Word for word, transcribe the lines below and drop the pictures.

§ PROVIDED DATA
============
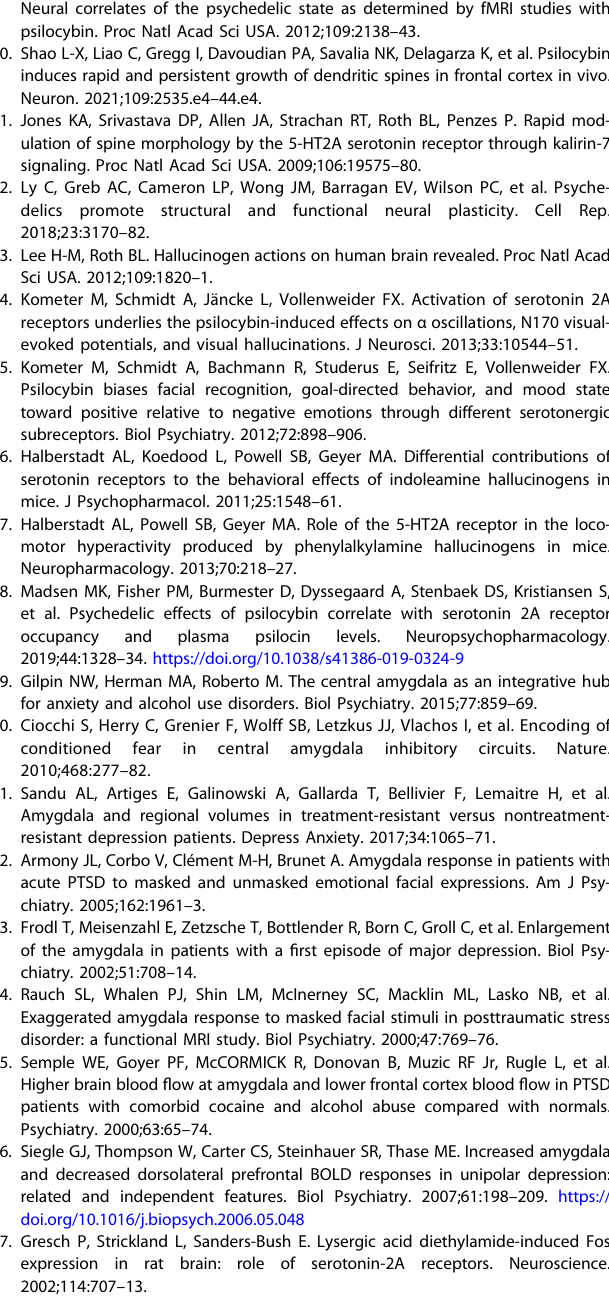
Fig. 6 Changes in CeA reactivity in response to an auditory stimulus following psilocin administration in male subjects. A Male vehicle group: representative mean Δ F / F traces showing an individual at initial auditory compared to fi nal auditory. Blue line = air-puff onset, Gray lines = individual traces, Green line = mean trace, Std standard deviation. B Male vehicle group: peak point of binned mean Δ F / F traces compared between initial and fi nal auditory recordings. Data points represent each individual subject ’ s peak Δ F / F value + / − S.E.M. C Male vehicle group: air-puff trace plots of changes in CeA fl uorescence following exposure to a 500 ms air-puff at 85 psi. Data points represent group averages within 500 ms binned window + / − S.E.M. D Male vehicle group: Heatmaps comparing initial to fi nal auditory. Each row represents an individual subjects mean trace. E Male psilocin group: representative mean Δ F / F traces showing an individual at initial auditory compared to fi nal auditory. Blue line = air-puff onset, Gray lines = individual traces, Green line = mean trace, Std standard deviation. F Male psilocin group: peak point of binned mean Δ F / F traces compared between initial and fi nal auditory recordings. Data points represent individual subject ’ s peak Δ F / F value + / − S.E.M. G Male psilocin group: air-puff trace plots of changes in CeA fl uorescence following exposure to a 500 ms air-puff at 85 psi. Data points represent group averages within 500 ms binned window + /- S.E.M. H Male psilocin group: Heatmaps comparing initial to fi nal auditory. Each row represents an individual subjects mean trace. In each trace bin plot panel, a signi fi cant increase in Δ F / F was determined whenever the lower bound of the 99% CI was >0. These points of statistical signi fi cance are shown as colored lines above each Δ F / F curve with colors corresponding to the respective binned traces with a * above the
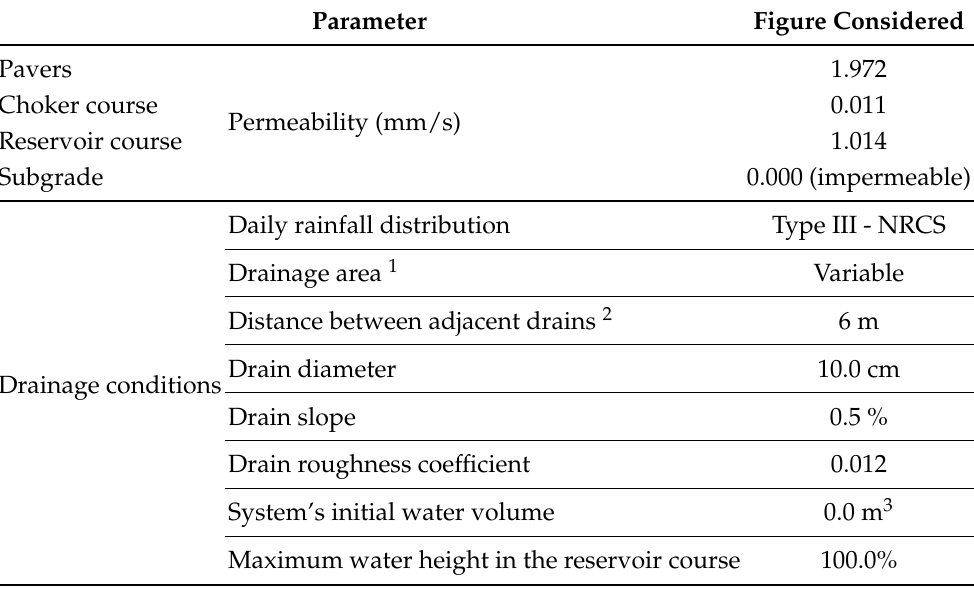
Table 9. Hydrologic/hydraulic design parameters.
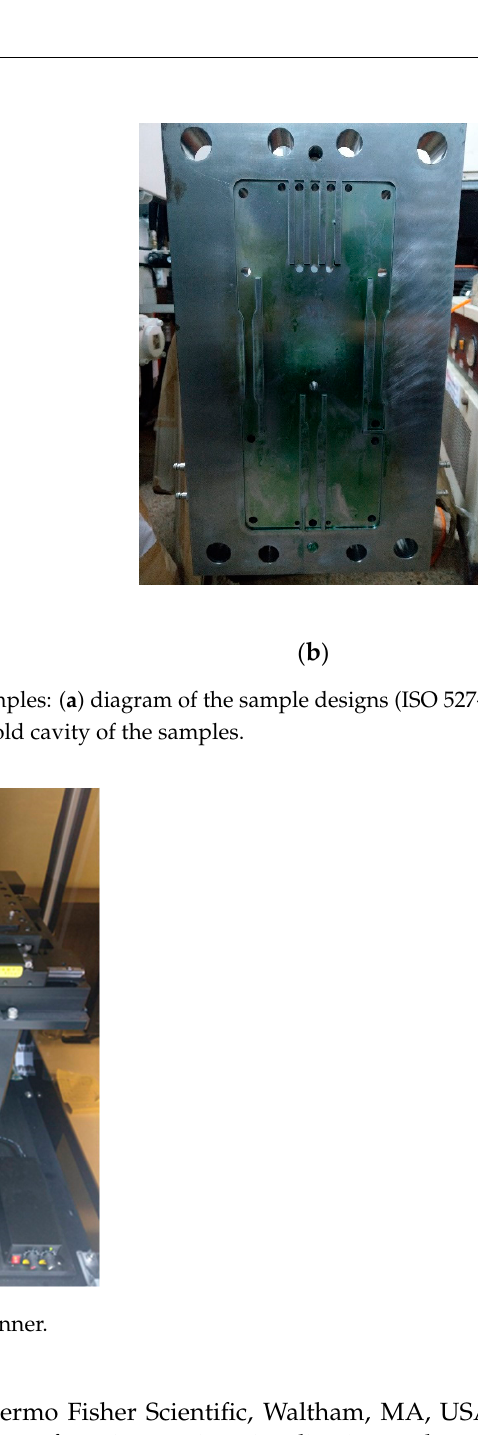
Figure 4. Optical microscopy scanner.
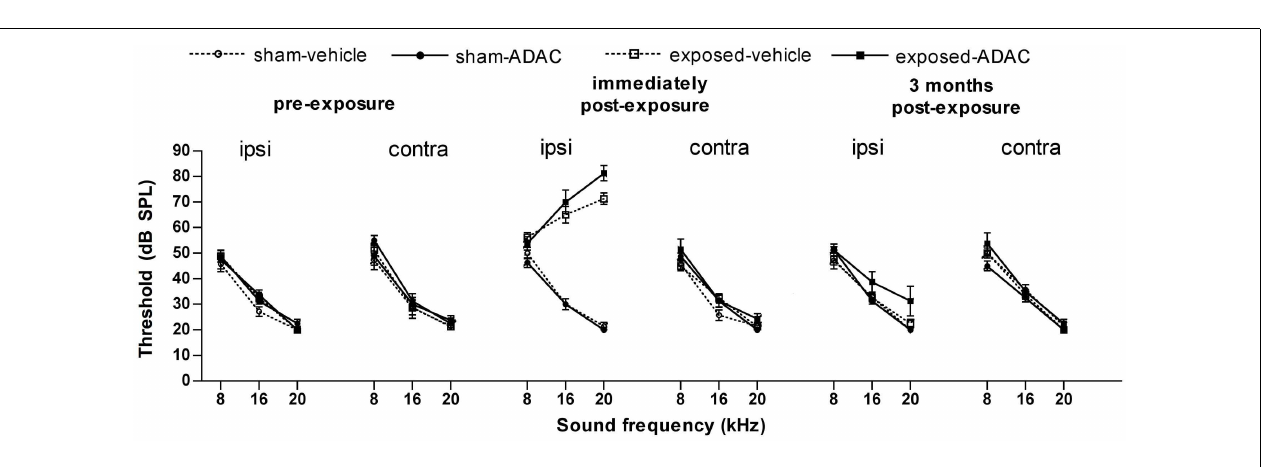
control animals before and after exposure, as a function of intensity in dB SPL and frequency in kHz. Bars represent means ± 1 SE.The drug being tested in this study was ADAC, an adenosine amine congener (Zheng et al., unpublished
============
§ EXERCISE SOLUTION
Fig. 6 Changes in CeA reactivity in response to an auditory stimulus following psilocin administration in male subjects. A Male vehicle group: representative mean Δ F / F traces showing an individual at initial auditory compared to fi nal auditory. Blue line = air-puff onset, Gray lines = individual traces, Green line = mean trace, Std standard deviation. B Male vehicle group: peak point of binned mean Δ F / F traces compared between initial and fi nal auditory recordings. Data points represent each individual subject ’ s peak Δ F / F value + / − S.E.M. C Male vehicle group: air-puff trace plots of changes in CeA fl uorescence following exposure to a 500 ms air-puff at 85 psi. Data points represent group averages within 500 ms binned window + / − S.E.M. D Male vehicle group: Heatmaps comparing initial to fi nal auditory. Each row represents an individual subjects mean trace. E Male psilocin group: representative mean Δ F / F traces showing an individual at initial auditory compared to fi nal auditory. Blue line = air-puff onset, Gray lines = individual traces, Green line = mean trace, Std standard deviation. F Male psilocin group: peak point of binned mean Δ F / F traces compared between initial and fi nal auditory recordings. Data points represent individual subject ’ s peak Δ F / F value + / − S.E.M. G Male psilocin group: air-puff trace plots of changes in CeA fl uorescence following exposure to a 500 ms air-puff at 85 psi. Data points represent group averages within 500 ms binned window + /- S.E.M. H Male psilocin group: Heatmaps comparing initial to fi nal auditory. Each row represents an individual subjects mean trace. In each trace bin plot panel, a signi fi cant increase in Δ F / F was determined whenever the lower bound of the 99% CI was >0. These points of statistical signi fi cance are shown as colored lines above each Δ F / F curve with colors corresponding to the respective binned traces with a * above the
Table 9. Hydrologic/hydraulic design parameters.
Figure 4. Optical microscopy scanner.
control animals before and after exposure, as a function of intensity in dB SPL and frequency in kHz. Bars represent means ± 1 SE.The drug being tested in this study was ADAC, an adenosine amine congener (Zheng et al., unpublished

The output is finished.